The Iceland Defense Force (IDF) was the military command of the United States on Iceland from 1951 to 2006. The IDF would cease to exist from September 2006. On September 20, the last American F-15C/D fighter planes of the 85th Group were flown to America. Soon the government of Iceland asked for help in defending the country. Other NATO countries such as the Baltic States had similar arrangements with the NATO member states. This new mission on Iceland would be carried out under the name Iceland Air Policing. Denmark would play an important role in this mission. In all, the country has already had a QRA detachment on Iceland for three times. In March 2009, the Danish Air Force took responsibility for the defense of this country for the first time. In addition to four F-16s, the Air Control Wing was also sent to Iceland to assist traffic control in the surveillance of airspace. The same happened with the deployment to Iceland in March 2010. The Air Control Wing was assisted during this two missions by the CRC (Communications & Radar Center) (Icelandic: Íslenska Loftvarnarkerfið) in Iceland. The CRC consists of four radar complexes which are each built in the four quadrants of Iceland to control the airspace. The third Iceland Air Policing took place for the Danish Air Force in August 2015. Also here, four F-16s were sent from Skrydstrup to Keflavik for the QRA duties in that country. At all detachments there are two armed F-16s ready at Keflavik. The two other F-16s are the standard back-up aircraft and are on stand-by as a second team. The QRA F-16s were parked in specially equipped shelters on the military part of Keflavik.

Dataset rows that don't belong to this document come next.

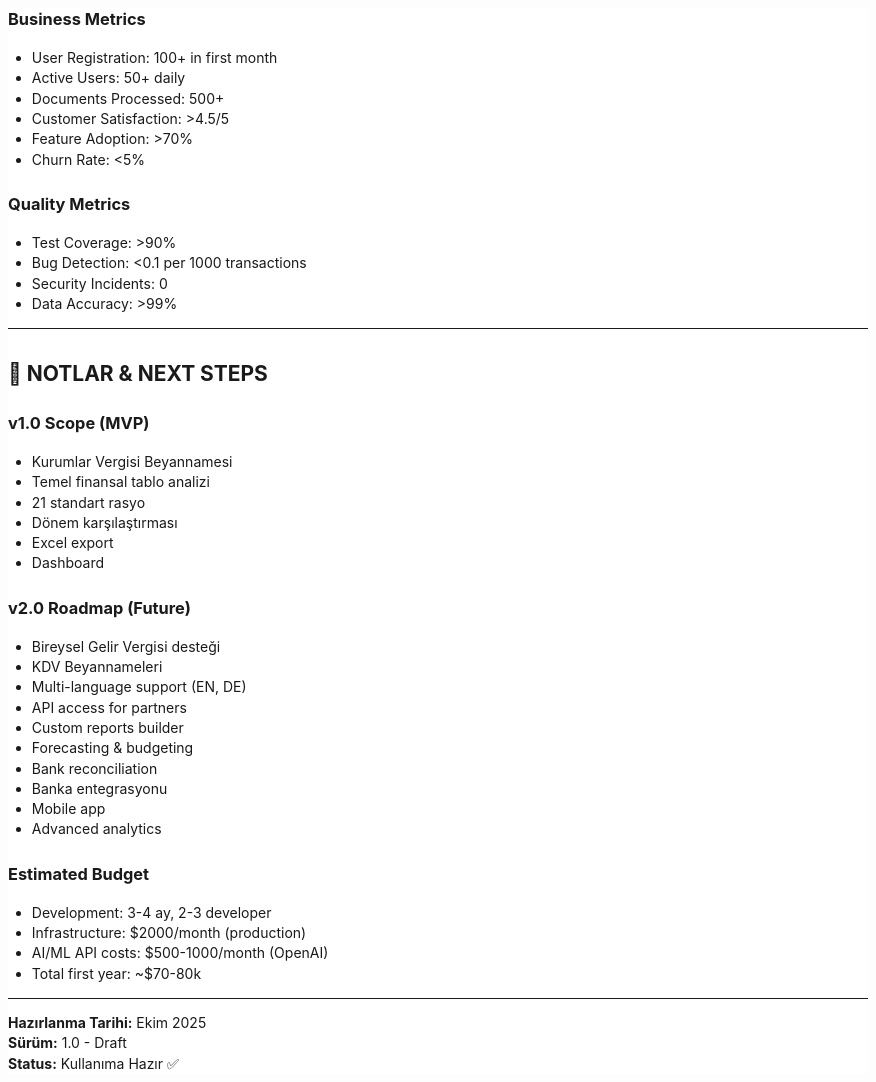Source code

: ### Business Metrics
- User Registration: 100+ in first month
- Active Users: 50+ daily
- Documents Processed: 500+
- Customer Satisfaction: >4.5/5
- Feature Adoption: >70%
- Churn Rate: <5%

### Quality Metrics
- Test Coverage: >90%
- Bug Detection: <0.1 per 1000 transactions
- Security Incidents: 0
- Data Accuracy: >99%

---

## 📝 NOTLAR & NEXT STEPS

### v1.0 Scope (MVP)
- Kurumlar Vergisi Beyannamesi
- Temel finansal tablo analizi
- 21 standart rasyo
- Dönem karşılaştırması
- Excel export
- Dashboard

### v2.0 Roadmap (Future)
- Bireysel Gelir Vergisi desteği
- KDV Beyannameleri
- Multi-language support (EN, DE)
- API access for partners
- Custom reports builder
- Forecasting & budgeting
- Bank reconciliation
- Banka entegrasyonu
- Mobile app
- Advanced analytics

### Estimated Budget
- Development: 3-4 ay, 2-3 developer
- Infrastructure: $2000/month (production)
- AI/ML API costs: $500-1000/month (OpenAI)
- Total first year: ~$70-80k

---

**Hazırlanma Tarihi:** Ekim 2025  
**Sürüm:** 1.0 - Draft  
**Status:** Kullanıma Hazır ✅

The last missions around the "Air Policing" in which Denmark was involved was an experiment in Greenland. The Greenland government has no control over the military or foreign affairs of Greenland. The defense of Greenland is the responsibility of Denmark. After the referendum for more autonomy in November 2008, which received considerable support from the people (75% in favor), the governments of Greenland and Denmark agreed to a 30-point package which will give Greenland more powers over its defense and other foreign affairs. As a result, more tasks for the Danish defense were needed in Greenland. For years the Danish Air Force has flown patrols over Greenland using the CL-604 Challenger and C-130J-30 Hercules. In 2015, it was decided to also fly here with F-16s. In the past, the Danish F-16s have more often made tank stops at Kangerlussuaq (Sønder Strømfjord) on ferry flights to the United States. During this mission, however, it would be the first time that the missions were actually flown over Greenland. On August 5, 2015, three F-16s from Skrydstrup left for Kangerlussuaq. The aircraft were accompanied by a C-130 Hercules with spare parts and ground personnel. During their mission to Greenland, the F-16s landed at Thule Air Force Base. After flying a number of successful flights during the "Air Policing" missions over Greenland, the F-16s returned to Denmark on August 7, 2015.